___ Records shown

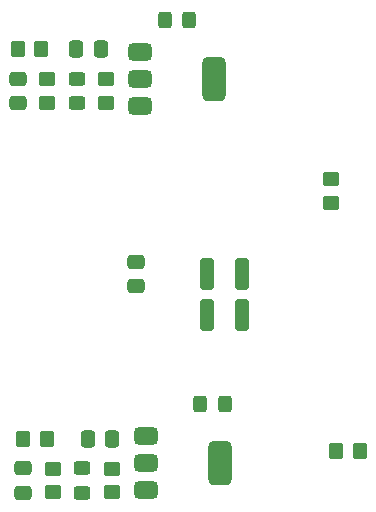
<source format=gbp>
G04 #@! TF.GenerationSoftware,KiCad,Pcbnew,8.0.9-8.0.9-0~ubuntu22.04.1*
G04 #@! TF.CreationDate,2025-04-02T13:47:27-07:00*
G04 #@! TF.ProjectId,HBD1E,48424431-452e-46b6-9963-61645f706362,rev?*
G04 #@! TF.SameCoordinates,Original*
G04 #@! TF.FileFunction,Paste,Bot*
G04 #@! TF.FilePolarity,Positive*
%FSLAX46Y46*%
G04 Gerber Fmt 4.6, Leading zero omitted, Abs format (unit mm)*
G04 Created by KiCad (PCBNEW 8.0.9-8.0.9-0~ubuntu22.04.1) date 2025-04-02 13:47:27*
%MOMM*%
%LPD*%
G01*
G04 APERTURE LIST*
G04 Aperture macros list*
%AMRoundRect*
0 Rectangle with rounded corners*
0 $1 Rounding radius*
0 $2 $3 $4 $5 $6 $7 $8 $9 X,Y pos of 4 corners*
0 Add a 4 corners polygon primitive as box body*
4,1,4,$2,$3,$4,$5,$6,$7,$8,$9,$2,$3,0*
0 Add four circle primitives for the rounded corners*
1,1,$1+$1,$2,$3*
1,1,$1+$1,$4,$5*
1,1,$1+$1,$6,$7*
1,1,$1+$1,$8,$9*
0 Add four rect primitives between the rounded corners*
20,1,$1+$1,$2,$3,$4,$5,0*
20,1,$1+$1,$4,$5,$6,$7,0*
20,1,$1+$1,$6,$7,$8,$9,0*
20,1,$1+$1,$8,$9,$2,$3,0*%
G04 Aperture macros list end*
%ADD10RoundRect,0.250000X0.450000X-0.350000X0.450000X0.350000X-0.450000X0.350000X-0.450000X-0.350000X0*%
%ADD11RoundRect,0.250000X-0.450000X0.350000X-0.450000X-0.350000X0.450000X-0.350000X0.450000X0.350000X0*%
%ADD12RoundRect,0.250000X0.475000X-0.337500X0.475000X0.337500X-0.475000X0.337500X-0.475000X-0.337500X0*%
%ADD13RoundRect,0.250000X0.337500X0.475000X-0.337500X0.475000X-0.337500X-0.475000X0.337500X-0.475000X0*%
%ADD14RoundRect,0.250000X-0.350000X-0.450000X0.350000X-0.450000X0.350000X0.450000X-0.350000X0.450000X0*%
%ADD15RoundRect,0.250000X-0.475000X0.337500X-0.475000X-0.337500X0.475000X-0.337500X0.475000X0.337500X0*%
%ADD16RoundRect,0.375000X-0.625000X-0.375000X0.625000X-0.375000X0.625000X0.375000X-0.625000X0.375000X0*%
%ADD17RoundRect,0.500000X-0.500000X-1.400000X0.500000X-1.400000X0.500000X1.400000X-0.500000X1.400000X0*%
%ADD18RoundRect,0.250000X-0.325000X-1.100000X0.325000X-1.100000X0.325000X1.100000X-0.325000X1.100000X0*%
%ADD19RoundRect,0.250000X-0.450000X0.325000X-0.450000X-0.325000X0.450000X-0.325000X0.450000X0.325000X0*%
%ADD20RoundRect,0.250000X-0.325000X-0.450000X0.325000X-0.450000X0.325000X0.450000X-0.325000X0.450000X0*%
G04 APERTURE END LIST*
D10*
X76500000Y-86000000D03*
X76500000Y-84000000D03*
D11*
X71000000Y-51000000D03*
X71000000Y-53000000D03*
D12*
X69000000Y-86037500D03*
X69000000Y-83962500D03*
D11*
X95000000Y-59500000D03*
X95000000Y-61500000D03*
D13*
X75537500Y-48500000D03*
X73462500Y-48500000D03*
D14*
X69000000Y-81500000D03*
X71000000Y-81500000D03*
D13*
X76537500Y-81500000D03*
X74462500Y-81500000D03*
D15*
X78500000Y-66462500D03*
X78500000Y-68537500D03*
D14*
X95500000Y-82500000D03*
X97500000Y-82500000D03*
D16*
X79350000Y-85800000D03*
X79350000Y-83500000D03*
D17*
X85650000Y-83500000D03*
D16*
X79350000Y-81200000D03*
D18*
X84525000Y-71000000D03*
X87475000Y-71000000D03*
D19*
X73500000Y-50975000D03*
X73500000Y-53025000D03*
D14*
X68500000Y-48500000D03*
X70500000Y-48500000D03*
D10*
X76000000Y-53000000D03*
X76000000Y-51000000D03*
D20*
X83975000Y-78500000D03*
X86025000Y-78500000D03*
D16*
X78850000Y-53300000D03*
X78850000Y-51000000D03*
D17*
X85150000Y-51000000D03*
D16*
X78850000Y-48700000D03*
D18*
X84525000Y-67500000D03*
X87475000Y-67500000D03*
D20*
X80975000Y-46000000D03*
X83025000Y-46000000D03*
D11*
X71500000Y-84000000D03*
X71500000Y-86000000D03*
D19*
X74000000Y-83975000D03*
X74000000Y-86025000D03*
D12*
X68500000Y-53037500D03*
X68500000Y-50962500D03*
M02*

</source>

______
___ Records shown

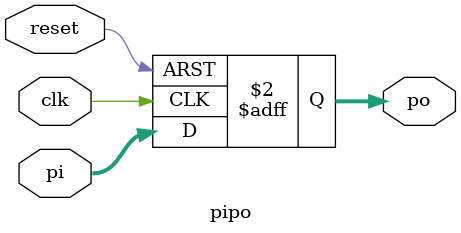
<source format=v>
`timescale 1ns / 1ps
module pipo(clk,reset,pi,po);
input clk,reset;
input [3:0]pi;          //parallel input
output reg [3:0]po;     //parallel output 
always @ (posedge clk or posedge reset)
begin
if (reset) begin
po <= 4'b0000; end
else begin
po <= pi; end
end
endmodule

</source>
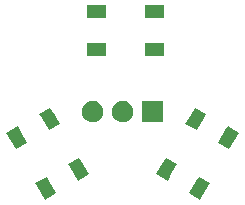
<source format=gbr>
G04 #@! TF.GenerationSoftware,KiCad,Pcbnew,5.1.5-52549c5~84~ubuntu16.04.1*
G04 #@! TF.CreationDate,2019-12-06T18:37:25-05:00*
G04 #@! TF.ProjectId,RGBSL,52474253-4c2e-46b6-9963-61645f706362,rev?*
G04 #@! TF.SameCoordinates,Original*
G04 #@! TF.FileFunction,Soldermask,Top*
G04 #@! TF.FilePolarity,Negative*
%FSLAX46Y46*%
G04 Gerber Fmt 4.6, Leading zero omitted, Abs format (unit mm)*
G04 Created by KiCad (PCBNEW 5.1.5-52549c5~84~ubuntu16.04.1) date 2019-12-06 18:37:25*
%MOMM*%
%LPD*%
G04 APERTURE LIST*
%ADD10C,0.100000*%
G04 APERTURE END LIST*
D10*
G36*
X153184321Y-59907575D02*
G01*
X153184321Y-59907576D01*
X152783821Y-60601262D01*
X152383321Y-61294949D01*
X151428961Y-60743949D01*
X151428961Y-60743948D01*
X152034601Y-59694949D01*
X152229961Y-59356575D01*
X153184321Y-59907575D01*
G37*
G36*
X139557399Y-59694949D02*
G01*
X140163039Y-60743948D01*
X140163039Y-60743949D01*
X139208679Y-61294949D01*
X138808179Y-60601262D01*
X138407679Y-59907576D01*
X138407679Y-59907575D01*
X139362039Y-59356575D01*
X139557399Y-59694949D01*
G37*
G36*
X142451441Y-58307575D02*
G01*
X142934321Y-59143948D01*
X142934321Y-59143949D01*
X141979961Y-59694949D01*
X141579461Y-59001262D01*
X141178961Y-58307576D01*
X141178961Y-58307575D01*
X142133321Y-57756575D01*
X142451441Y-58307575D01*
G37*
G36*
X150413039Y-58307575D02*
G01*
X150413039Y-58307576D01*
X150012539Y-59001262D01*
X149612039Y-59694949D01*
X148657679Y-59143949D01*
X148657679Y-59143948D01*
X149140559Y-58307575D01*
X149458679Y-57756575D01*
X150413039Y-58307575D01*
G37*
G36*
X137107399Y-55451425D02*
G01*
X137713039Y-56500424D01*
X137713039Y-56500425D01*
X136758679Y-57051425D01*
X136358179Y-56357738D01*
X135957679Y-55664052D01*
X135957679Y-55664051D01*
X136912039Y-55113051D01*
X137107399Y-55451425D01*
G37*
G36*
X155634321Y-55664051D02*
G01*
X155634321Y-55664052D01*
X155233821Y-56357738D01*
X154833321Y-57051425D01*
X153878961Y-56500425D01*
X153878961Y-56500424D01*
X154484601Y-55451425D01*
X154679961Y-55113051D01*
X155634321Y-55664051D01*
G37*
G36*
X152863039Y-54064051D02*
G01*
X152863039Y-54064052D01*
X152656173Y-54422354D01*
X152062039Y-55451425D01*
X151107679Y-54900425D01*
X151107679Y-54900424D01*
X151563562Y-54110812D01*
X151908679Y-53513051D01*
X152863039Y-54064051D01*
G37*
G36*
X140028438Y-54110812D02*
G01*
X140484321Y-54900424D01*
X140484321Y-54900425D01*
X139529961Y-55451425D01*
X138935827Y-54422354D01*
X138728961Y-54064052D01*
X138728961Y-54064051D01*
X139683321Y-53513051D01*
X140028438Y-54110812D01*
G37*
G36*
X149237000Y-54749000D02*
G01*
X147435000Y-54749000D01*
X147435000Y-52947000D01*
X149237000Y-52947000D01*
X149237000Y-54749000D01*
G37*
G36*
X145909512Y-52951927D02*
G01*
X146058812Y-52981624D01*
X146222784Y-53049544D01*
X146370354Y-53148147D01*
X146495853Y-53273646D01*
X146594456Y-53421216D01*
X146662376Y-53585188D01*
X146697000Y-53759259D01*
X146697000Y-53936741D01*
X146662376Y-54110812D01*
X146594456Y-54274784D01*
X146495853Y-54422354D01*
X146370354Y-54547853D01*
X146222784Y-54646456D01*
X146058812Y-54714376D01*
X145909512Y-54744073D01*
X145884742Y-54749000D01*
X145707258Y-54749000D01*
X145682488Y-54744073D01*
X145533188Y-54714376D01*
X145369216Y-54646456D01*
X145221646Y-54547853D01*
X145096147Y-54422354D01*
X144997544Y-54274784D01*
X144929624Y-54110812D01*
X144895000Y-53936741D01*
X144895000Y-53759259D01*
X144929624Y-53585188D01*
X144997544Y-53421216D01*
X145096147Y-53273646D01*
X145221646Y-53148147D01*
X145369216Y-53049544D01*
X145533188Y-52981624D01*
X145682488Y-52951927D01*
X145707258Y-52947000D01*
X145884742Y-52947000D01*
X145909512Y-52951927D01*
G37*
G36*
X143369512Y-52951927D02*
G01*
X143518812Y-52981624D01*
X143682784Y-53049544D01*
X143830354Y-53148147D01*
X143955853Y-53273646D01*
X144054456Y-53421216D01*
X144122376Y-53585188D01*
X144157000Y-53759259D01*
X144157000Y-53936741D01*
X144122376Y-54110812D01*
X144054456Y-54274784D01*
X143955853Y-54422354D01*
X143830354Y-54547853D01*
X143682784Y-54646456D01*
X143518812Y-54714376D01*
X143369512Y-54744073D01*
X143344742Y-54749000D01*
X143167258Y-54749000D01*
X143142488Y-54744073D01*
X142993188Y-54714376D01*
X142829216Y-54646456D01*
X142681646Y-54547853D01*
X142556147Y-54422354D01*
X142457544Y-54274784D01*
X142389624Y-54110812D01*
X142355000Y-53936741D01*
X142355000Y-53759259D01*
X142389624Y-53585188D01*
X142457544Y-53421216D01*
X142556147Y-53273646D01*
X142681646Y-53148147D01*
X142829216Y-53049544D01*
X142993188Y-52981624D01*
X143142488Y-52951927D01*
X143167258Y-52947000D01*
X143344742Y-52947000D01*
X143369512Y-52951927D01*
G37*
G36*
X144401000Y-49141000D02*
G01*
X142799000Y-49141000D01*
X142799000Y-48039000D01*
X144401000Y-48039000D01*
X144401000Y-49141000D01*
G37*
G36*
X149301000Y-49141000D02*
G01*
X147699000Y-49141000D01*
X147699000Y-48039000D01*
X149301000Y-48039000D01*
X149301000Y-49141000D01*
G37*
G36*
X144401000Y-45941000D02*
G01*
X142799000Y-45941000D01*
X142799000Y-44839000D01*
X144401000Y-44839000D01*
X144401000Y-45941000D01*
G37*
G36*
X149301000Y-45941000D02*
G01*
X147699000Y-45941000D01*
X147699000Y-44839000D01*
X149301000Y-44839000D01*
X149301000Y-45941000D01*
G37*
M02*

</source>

______
___ Records shown

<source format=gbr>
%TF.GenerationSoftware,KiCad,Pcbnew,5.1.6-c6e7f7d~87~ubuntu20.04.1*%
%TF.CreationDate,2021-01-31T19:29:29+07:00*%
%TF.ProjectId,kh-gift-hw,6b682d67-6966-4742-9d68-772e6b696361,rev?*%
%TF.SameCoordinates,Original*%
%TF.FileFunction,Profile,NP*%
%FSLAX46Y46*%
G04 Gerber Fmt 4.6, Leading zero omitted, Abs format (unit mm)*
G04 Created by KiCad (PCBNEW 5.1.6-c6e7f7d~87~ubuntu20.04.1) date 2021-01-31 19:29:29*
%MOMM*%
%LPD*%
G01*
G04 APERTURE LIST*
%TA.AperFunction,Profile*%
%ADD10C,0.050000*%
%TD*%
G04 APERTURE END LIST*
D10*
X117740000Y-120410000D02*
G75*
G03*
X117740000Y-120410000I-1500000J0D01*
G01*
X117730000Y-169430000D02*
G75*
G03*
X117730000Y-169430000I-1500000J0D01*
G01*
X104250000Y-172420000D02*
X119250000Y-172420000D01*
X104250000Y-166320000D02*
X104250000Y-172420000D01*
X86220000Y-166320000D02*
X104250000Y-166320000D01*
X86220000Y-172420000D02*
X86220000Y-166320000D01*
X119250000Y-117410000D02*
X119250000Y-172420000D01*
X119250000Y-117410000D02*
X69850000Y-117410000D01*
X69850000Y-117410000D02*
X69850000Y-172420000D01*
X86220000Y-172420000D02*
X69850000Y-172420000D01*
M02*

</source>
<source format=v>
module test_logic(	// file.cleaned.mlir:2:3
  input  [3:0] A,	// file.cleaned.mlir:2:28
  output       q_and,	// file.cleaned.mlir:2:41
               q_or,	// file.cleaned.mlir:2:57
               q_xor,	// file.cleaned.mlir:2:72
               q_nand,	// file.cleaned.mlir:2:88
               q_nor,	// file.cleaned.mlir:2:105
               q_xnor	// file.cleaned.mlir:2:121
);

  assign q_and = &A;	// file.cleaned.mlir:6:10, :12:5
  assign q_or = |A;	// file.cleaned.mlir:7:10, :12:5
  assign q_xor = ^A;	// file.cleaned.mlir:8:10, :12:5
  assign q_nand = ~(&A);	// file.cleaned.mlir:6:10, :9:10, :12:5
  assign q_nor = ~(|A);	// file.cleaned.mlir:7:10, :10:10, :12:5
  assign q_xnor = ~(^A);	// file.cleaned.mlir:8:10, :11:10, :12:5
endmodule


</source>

______

### What you have to do
Work out how many lines of the records contain the word "rounded", and give only that number.

### Output for this exercise
3